Annual peak load: 10,000 MW

Annual load factor: 60%

Average annual heat rate for converting fuel to electric energy: 10,500 Btu/kWh

Average fuel cost: $3.00 per million Btu (MBtu), corresponding to oil priced at 18$/bbl

With these assumptions, the total annual fuel cost for this system is as follows:

Annual energy produced: 10⁷ kW × 8760 h/year × 0.60 = 5.256 × 10¹⁰ kWh

Annual fuel consumption: 10, 500 Btu/kWh × 5.256 × 10¹⁰ kWh = 55.188 × 10¹³ Btu

Annual fuel cost: 55.188 × 10¹³ Btu × 3 × 10^{− 6} $/Btu = $1.66 billion

To put this cost in perspective, it represents a direct requirement for revenues from the average customer of this system of 3.15 cents/kWh just to recover the expense for fuel.

A savings in the operation of this system of a small percent represents a significant reduction in operating cost as well as in the quantities of fuel consumed. It is no wonder that this area has warranted a great deal of attention from engineers through the years.

Periodic changes in basic fuel price levels serve to accentuate the problem and increase its economic significance. Inflation also causes problems in developing and presenting methods, techniques, and examples of the economic operation of electric power generating systems.

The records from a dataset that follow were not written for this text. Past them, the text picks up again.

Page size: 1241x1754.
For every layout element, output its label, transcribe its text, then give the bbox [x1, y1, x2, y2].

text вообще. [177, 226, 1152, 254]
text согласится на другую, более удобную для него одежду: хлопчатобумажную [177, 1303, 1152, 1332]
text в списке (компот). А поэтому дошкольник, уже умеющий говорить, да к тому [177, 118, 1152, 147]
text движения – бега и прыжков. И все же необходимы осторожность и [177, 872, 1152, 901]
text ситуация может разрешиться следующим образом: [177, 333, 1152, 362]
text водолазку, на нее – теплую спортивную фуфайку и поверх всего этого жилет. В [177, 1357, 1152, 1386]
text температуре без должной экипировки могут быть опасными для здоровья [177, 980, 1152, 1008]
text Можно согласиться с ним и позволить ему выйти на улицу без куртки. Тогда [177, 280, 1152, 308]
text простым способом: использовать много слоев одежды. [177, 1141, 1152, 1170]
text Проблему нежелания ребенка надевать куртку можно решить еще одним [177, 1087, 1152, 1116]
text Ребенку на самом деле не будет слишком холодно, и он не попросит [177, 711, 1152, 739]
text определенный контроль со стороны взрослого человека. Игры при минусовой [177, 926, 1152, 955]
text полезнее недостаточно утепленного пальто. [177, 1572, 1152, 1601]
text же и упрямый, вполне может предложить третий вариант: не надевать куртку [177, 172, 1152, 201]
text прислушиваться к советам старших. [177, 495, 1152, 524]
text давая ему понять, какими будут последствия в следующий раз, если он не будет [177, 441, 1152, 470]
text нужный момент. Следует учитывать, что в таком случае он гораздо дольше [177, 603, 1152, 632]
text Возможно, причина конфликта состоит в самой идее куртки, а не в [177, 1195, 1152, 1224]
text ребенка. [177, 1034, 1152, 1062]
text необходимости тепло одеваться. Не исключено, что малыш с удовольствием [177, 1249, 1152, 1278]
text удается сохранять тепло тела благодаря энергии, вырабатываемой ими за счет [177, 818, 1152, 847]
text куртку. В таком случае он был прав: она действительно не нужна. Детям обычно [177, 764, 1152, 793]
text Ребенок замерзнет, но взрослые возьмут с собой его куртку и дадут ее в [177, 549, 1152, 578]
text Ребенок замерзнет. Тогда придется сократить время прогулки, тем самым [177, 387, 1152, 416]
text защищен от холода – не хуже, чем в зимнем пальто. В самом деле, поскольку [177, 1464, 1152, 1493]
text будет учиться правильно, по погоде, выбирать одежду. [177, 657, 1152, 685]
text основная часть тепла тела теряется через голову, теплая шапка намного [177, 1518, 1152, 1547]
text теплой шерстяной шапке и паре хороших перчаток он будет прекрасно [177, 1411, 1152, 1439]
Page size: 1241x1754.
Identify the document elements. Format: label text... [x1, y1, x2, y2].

1.4 DEREGULATION: VERTICAL TO HORIZONTAL

In the 1990s, many electric utilities including government-owned electric utilities, private investor–owned electric utilities were “deregulated.” This has had profound effects on the operation of electric systems where implemented. This topic is dealt with in an entire chapter of its own in this text as Chapter 2.

1.5 PROBLEMS: NEW AND OLD

This text represents a progress report in an engineering area that has been and is still undergoing rapid change. It concerns established engineering problem areas (i.e., economic dispatch and control of interconnected systems) that have taken on new importance in recent years. The original problem of economic dispatch for thermal systems was solved by numerous methods years ago. Recently there has been a rapid growth in applied mathematical methods and the availability of computational capability for solving problems of this nature so that more involved problems have been successfully solved.

The classic problem is the economic dispatch of fossil-fired generation systems to achieve minimum operating cost. This problem area has taken on a subtle twist as the public has become increasingly concerned with environmental matters, so “economic dispatch” now includes the dispatch of systems to minimize pollutants and conserve various forms of fuel, as well as to achieve minimum costs. In addition, there is a need to expand the limited economic optimization problem to incorporate constraints on system operation to ensure the “security” of the system, thereby preventing the collapse of the system due to unforeseen conditions. The hydrothermal coordination problem is another optimum operating problem area that has received a great deal of attention. Even so, there are difficult problems involving hydrothermal coordination that cannot be solved in a theoretically satisfying fashion in a rapid and efficient computational manner.

The post–World War II period saw the increasing installation of pumped-storage hydroelectric plants in the United States and a great deal of interest in energy storage systems. These storage systems involve another difficult aspect of the optimum economic operating problem. Methods are available for solving coordination of hydroelectric, thermal, and pumped-storage electric systems. However, closely associated with this economic dispatch problem is the problem of the proper commitment of an array of units out of a total array of units to serve the expected load demands in an “optimal” manner.

A great deal of progress and change has occurred in the 1985–1995 decade. Both the unit commitment and optimal economic maintenance scheduling problems have seen new methodologies and computer programs developed. Transmission losses and constraints are integrated with scheduling using methods based on the incorporation of power flow equations in the economic dispatch process. This permits the development of optimal economic dispatch conditions that do not result in overloading system elements or voltage magnitudes that are intolerable. These “optimal power flow” techniques are applied to scheduling both real and reactive power sources as well as establishing tap positions for transformers and phase shifters.

In recent years, the political climate in many countries has changed, resulting in the introduction of more privately owned electric power facilities and a reduction or elimination of governmentally sponsored generation and transmission organizations. In some countries, previously nationwide systems have been privatized. In both these countries and in countries such as the United States, where electric utilities have been owned by a variety of bodies (e.g., consumers, shareholders, as well as government agencies), there has been a movement to introduce both privately owned generation companies and larger cogeneration plants that may provide energy to utility customers. These two groups are referred to as independent power producers (IPPs). This trend is coupled with a movement to provide access to the transmission system for these nonutility power generators as well as to other interconnected utilitie...